== SET TASK ==
Repeat every entry below verbatim, changing nothing.

== Entries from a labeling collection ==
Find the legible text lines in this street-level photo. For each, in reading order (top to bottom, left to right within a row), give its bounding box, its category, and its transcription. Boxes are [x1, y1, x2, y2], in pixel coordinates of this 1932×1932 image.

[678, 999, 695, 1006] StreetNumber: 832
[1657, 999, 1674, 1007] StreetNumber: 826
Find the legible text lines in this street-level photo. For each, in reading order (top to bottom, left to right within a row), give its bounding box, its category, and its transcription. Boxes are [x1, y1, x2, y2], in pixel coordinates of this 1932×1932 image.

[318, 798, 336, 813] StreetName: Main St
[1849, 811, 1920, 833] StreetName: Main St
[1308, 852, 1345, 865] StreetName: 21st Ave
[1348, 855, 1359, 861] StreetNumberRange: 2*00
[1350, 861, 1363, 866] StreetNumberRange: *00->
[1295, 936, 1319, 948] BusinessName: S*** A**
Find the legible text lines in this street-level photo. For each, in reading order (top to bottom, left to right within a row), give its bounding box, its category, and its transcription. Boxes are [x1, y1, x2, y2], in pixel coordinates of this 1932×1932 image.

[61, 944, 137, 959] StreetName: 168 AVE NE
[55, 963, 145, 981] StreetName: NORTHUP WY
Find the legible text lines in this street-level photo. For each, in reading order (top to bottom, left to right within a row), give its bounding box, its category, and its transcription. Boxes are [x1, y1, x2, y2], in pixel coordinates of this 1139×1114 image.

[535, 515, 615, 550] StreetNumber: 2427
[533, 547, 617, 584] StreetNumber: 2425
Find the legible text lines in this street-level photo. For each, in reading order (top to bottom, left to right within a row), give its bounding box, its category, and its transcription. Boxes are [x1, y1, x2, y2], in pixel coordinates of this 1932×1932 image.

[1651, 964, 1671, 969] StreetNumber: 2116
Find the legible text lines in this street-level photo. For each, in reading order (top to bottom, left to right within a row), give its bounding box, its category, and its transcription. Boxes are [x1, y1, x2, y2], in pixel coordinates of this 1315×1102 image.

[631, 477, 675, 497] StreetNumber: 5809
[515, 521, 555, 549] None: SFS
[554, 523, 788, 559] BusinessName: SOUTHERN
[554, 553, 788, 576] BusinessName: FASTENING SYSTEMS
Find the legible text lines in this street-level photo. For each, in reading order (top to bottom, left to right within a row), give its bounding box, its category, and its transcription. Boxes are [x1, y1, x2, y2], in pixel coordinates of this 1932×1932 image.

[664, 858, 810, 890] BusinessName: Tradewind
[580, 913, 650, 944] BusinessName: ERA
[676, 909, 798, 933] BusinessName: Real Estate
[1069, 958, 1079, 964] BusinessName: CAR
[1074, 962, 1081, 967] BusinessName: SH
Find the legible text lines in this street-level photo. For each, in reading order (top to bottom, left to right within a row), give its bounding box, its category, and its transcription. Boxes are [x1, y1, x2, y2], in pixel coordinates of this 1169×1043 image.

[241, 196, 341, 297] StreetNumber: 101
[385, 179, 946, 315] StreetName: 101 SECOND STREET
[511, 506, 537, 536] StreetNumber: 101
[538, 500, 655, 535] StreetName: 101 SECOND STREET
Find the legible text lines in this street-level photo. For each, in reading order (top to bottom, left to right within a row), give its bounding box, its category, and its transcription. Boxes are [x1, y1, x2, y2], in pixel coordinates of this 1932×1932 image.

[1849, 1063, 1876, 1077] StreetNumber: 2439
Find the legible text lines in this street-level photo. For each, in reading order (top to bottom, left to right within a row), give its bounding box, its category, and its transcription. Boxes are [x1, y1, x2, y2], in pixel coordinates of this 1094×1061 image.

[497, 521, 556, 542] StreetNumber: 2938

== FINISHED EXERCISE ==
Find the legible text lines in this street-level photo. For each, in reading order (top to bottom, left to right within a row), give its bounding box, its category, and its transcription. Boxes are [x1, y1, x2, y2], in pixel coordinates of this 1932×1932 image.

[678, 999, 695, 1006] StreetNumber: 832
[1657, 999, 1674, 1007] StreetNumber: 826
Find the legible text lines in this street-level photo. For each, in reading order (top to bottom, left to right within a row), give its bounding box, its category, and its transcription. Boxes are [x1, y1, x2, y2], in pixel coordinates of this 1932×1932 image.

[318, 798, 336, 813] StreetName: Main St
[1849, 811, 1920, 833] StreetName: Main St
[1308, 852, 1345, 865] StreetName: 21st Ave
[1348, 855, 1359, 861] StreetNumberRange: 2*00
[1350, 861, 1363, 866] StreetNumberRange: *00->
[1295, 936, 1319, 948] BusinessName: S*** A**
Find the legible text lines in this street-level photo. For each, in reading order (top to bottom, left to right within a row), give its bounding box, its category, and its transcription. Boxes are [x1, y1, x2, y2], in pixel coordinates of this 1932×1932 image.

[61, 944, 137, 959] StreetName: 168 AVE NE
[55, 963, 145, 981] StreetName: NORTHUP WY
Find the legible text lines in this street-level photo. For each, in reading order (top to bottom, left to right within a row), give its bounding box, its category, and its transcription. Boxes are [x1, y1, x2, y2], in pixel coordinates of this 1139×1114 image.

[535, 515, 615, 550] StreetNumber: 2427
[533, 547, 617, 584] StreetNumber: 2425
Find the legible text lines in this street-level photo. For each, in reading order (top to bottom, left to right within a row), give its bounding box, its category, and its transcription. Boxes are [x1, y1, x2, y2], in pixel coordinates of this 1932×1932 image.

[1651, 964, 1671, 969] StreetNumber: 2116
Find the legible text lines in this street-level photo. For each, in reading order (top to bottom, left to right within a row), give its bounding box, its category, and its transcription. Boxes are [x1, y1, x2, y2], in pixel coordinates of this 1315×1102 image.

[631, 477, 675, 497] StreetNumber: 5809
[515, 521, 555, 549] None: SFS
[554, 523, 788, 559] BusinessName: SOUTHERN
[554, 553, 788, 576] BusinessName: FASTENING SYSTEMS
Find the legible text lines in this street-level photo. For each, in reading order (top to bottom, left to right within a row), give its bounding box, its category, and its transcription. Boxes are [x1, y1, x2, y2], in pixel coordinates of this 1932×1932 image.

[664, 858, 810, 890] BusinessName: Tradewind
[580, 913, 650, 944] BusinessName: ERA
[676, 909, 798, 933] BusinessName: Real Estate
[1069, 958, 1079, 964] BusinessName: CAR
[1074, 962, 1081, 967] BusinessName: SH
Find the legible text lines in this street-level photo. For each, in reading order (top to bottom, left to right within a row), give its bounding box, its category, and its transcription. Boxes are [x1, y1, x2, y2], in pixel coordinates of this 1169×1043 image.

[241, 196, 341, 297] StreetNumber: 101
[385, 179, 946, 315] StreetName: 101 SECOND STREET
[511, 506, 537, 536] StreetNumber: 101
[538, 500, 655, 535] StreetName: 101 SECOND STREET
Find the legible text lines in this street-level photo. For each, in reading order (top to bottom, left to right within a row), give its bounding box, its category, and its transcription. Boxes are [x1, y1, x2, y2], in pixel coordinates of this 1932×1932 image.

[1849, 1063, 1876, 1077] StreetNumber: 2439
Find the legible text lines in this street-level photo. For each, in reading order (top to bottom, left to right within a row), give its bounding box, its category, and its transcription. Boxes are [x1, y1, x2, y2], in pixel coordinates of this 1094×1061 image.

[497, 521, 556, 542] StreetNumber: 2938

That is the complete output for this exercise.